**EXERCISE REQUIREMENTS**
Copy out every row below word for word, but leave out the pictures.

**Recorded data**
##############################

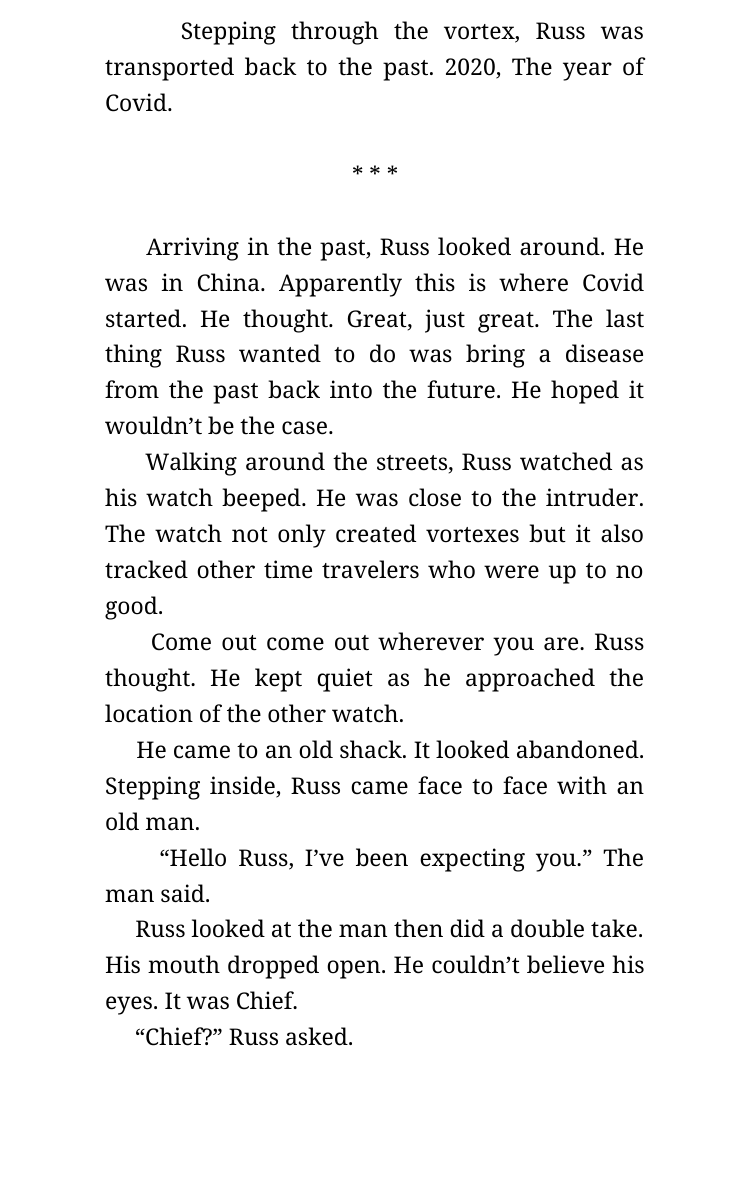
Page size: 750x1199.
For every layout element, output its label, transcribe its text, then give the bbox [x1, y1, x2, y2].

text Come out come out wherever you are. Russ thought. He kept quiet as he approached the location of the other watch. [105, 626, 645, 729]
text “Chief?” Russ asked. [105, 1021, 645, 1052]
text Stepping through the vortex, Russ was transported back to the past. 2020, The year of Covid. [105, 15, 645, 118]
text “Hello Russ, I’ve been expecting you.” The man said. [105, 842, 645, 909]
text He came to an old shack. It looked abandoned. Stepping inside, Russ came face to face with an old man. [105, 734, 645, 837]
text Walking around the streets, Russ watched as his watch beeped. He was close to the intruder. The watch not only created vortexes but it also tracked other time travelers who were up to no good. [105, 446, 645, 621]
text Russ looked at the man then did a double take. His mouth dropped open. He couldn’t believe his eyes. It was Chief. [105, 913, 645, 1017]
text Arriving in the past, Russ looked around. He was in China. Apparently this is where Covid started. He thought. Great, just great. The last thing Russ wanted to do was bring a disease from the past back into the future. He hoped it wouldn’t be the case. [105, 231, 645, 442]
text * * * [105, 159, 645, 190]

##############################

**ANSWER BELOW**
Page size: 750x1199.
For every layout element, output its label, transcribe its text, then give the bbox [x1, y1, x2, y2].

text Come out come out wherever you are. Russ thought. He kept quiet as he approached the location of the other watch. [105, 626, 645, 729]
text “Chief?” Russ asked. [105, 1021, 645, 1052]
text Stepping through the vortex, Russ was transported back to the past. 2020, The year of Covid. [105, 15, 645, 118]
text “Hello Russ, I’ve been expecting you.” The man said. [105, 842, 645, 909]
text He came to an old shack. It looked abandoned. Stepping inside, Russ came face to face with an old man. [105, 734, 645, 837]
text Walking around the streets, Russ watched as his watch beeped. He was close to the intruder. The watch not only created vortexes but it also tracked other time travelers who were up to no good. [105, 446, 645, 621]
text Russ looked at the man then did a double take. His mouth dropped open. He couldn’t believe his eyes. It was Chief. [105, 913, 645, 1017]
text Arriving in the past, Russ looked around. He was in China. Apparently this is where Covid started. He thought. Great, just great. The last thing Russ wanted to do was bring a disease from the past back into the future. He hoped it wouldn’t be the case. [105, 231, 645, 442]
text * * * [105, 159, 645, 190]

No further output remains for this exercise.